Friday, April 06, 2018

The Maryland General Assembly Should Livestream Floor and Voting Sessions

Earlier this year, Maryland Governor Larry Hogan announced the Legislative Transparency Act of 2018, which would require all sessions of the Maryland General Assembly to be livestreamed to the public via both audio and video. Although Maryland residents currently can stream audio broadcasts of floor and voting sessions, without a video stream the broadcast is difficult to follow and does not provide Maryland residents and taxpayers with the transparency they deserve.
In February 2016, Governor Hogan supported a $1.2 million proposal to deploy cameras within the State House so the public could watch debates as they unfolded in the House of Delegates and the Senate. The proposal also would have archived the videos. Unfortunately, the proposal did not pass, and now two years later, the State House still is unequipped with modern technology and Maryland residents are unable to watch important policy debates that potentially could impact their day-to-day lives.

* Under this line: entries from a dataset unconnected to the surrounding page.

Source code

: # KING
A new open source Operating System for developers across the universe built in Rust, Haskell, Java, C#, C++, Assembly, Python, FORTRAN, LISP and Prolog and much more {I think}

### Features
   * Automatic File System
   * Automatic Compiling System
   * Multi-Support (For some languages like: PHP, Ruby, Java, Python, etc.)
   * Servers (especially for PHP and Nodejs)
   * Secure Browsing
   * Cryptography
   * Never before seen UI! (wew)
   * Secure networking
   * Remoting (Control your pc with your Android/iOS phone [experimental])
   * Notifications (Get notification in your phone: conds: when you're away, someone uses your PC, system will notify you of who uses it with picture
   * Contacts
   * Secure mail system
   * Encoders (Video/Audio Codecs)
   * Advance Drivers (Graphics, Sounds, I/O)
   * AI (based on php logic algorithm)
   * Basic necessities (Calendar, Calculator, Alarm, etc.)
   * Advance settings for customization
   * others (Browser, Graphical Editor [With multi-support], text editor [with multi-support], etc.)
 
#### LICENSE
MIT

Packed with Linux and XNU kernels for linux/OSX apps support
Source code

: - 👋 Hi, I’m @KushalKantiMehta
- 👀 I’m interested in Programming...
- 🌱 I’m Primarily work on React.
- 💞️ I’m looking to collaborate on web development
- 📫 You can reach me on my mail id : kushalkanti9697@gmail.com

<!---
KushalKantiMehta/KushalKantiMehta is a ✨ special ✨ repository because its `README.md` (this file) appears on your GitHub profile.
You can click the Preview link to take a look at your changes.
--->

According to the National Conference of State Legislatures, Maryland is one of seven states that does not provide a livestream video of floor and voting sessions in either chamber of its state legislature. Fortunately, the Maryland General Assembly does livestream videos for all committee hearings and archives them for later reference. By passing the Legislative Transparency Act, Maryland residents will be able to stay informed in a timely manner about the important debates and votes taking place within the Maryland General Assembly.
When Governor Hogan announced this legislation back in January 2018, he stated:
“I believe very strongly that the public has a right to know what their lawmakers are saying and doing during the debate on these important issues which are directly affecting the citizens and taxpayers of Maryland. Legislators should be deliberating out in the open, in the light of day, instead of behind closed doors. Our hope is that this year will finally be the year that this common sense measure is signed into law.” 
As we enter the final month of Maryland’s 2018 legislative session, the Maryland General Assembly should act soon to pass the Legislative Transparency Act. Therefore, when the Maryland General Assembly convenes in 2019, Maryland residents and taxpayers will be able to watch committee hearings, policy debates, and voting sessions, and elected members will be more transparent and accountable moving forward.